Search code examples
rcluster-analysisk-means

kmeans bug when specifying starting cluster centers in R?


I am trying to run kmeans step by step in R. When I set iter.max = 1 and specify the starting cluster centers in place of k, the algorithm seems to be running until it converges instead of the specified 1 iteration.

Could anyone confirm this is a known bug? If not, anything I am missing?

Here is my code for reference:

# Set up data
data <- data.frame(names = c("A1", "A2", "A3", "B1", "B2", "B3", "C1", "C2"), 
                   x = c(2, 2, 8, 5, 7, 6, 1, 4),
                   y = c(10, 5, 4, 8, 5, 4, 2, 9))

initial_centers <- matrix(c(2, 5, 1, 10, 8, 2), ncol=2)
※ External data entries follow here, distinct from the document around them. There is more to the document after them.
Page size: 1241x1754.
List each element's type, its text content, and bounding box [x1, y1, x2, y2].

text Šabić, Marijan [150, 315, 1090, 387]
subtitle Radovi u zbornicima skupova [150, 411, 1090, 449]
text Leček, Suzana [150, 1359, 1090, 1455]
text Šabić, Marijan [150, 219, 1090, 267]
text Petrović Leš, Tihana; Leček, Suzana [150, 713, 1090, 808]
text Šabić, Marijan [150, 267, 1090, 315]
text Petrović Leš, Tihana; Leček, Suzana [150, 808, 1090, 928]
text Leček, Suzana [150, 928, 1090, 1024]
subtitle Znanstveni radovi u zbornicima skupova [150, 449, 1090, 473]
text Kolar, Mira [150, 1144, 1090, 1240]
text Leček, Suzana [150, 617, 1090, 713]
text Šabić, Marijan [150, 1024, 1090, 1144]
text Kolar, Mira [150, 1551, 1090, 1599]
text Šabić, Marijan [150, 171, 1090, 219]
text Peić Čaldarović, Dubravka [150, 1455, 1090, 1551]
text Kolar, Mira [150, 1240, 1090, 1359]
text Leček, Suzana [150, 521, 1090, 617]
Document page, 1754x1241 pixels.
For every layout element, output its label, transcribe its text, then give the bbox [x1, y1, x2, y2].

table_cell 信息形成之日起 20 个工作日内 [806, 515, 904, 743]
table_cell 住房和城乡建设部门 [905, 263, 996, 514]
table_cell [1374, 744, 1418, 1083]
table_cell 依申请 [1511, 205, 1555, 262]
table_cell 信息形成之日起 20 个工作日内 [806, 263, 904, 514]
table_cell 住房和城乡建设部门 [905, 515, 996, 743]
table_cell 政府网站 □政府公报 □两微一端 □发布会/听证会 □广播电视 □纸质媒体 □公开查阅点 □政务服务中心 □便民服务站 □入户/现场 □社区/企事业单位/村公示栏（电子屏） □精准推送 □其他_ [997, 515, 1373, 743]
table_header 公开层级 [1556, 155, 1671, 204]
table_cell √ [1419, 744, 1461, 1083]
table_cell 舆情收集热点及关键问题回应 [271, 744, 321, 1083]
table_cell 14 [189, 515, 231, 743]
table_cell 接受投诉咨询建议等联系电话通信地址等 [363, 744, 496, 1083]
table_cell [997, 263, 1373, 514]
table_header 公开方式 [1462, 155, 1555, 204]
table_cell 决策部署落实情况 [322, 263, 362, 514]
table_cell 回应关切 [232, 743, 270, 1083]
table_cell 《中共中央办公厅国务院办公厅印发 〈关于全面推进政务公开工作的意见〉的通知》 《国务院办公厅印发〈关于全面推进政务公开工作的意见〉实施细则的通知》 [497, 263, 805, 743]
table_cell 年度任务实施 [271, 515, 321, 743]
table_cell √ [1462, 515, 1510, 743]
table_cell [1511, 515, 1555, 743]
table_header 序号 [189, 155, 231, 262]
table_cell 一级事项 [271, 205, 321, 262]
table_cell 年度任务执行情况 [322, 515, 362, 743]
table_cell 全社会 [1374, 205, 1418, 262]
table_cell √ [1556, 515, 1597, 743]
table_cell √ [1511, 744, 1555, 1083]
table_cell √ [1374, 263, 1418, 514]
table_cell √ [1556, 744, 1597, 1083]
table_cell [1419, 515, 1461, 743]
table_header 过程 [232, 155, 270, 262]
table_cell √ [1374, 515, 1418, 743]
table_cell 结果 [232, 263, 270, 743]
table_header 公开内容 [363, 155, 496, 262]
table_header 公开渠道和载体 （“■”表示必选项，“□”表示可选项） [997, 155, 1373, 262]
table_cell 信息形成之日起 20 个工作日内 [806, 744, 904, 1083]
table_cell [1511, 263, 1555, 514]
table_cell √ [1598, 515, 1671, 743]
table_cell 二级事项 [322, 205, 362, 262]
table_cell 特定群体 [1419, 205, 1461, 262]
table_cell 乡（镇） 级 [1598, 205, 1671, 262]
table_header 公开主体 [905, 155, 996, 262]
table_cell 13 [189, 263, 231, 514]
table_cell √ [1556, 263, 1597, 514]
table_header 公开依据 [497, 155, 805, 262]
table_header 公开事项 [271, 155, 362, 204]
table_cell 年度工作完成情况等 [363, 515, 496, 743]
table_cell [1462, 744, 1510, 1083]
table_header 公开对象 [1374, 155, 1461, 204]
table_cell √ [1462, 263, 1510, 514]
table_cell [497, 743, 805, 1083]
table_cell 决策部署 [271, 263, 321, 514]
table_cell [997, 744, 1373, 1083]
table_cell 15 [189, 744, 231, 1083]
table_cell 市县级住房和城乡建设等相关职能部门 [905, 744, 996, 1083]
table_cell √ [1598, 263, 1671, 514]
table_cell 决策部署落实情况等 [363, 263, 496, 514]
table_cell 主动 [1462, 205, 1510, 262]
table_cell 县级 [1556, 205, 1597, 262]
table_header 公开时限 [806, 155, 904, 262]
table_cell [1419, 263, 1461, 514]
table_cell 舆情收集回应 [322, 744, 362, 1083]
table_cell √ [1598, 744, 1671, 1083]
# Run k means for 1 iteration
model <- kmeans(data[,-1], initial_centers, iter.max=1)
model$centers

# Actual Output:
#          x        y
# 1 3.666667 9.000000
# 2 7.000000 4.333333
# 3 1.500000 3.500000

# Expected Output:
#          x        y
# 1 2.000000 10.00000
# 2 6.000000 6.000000
# 3 1.500000 3.500000

Solution

  • The default k-means algorithm in R is more clever than what you learned in class. It's Hartigan and Wong's algorithm.

    If you want to assign each point to the nearest predefined center, don't abuse kmeans for this. Instead, just computer the distances and use argmin.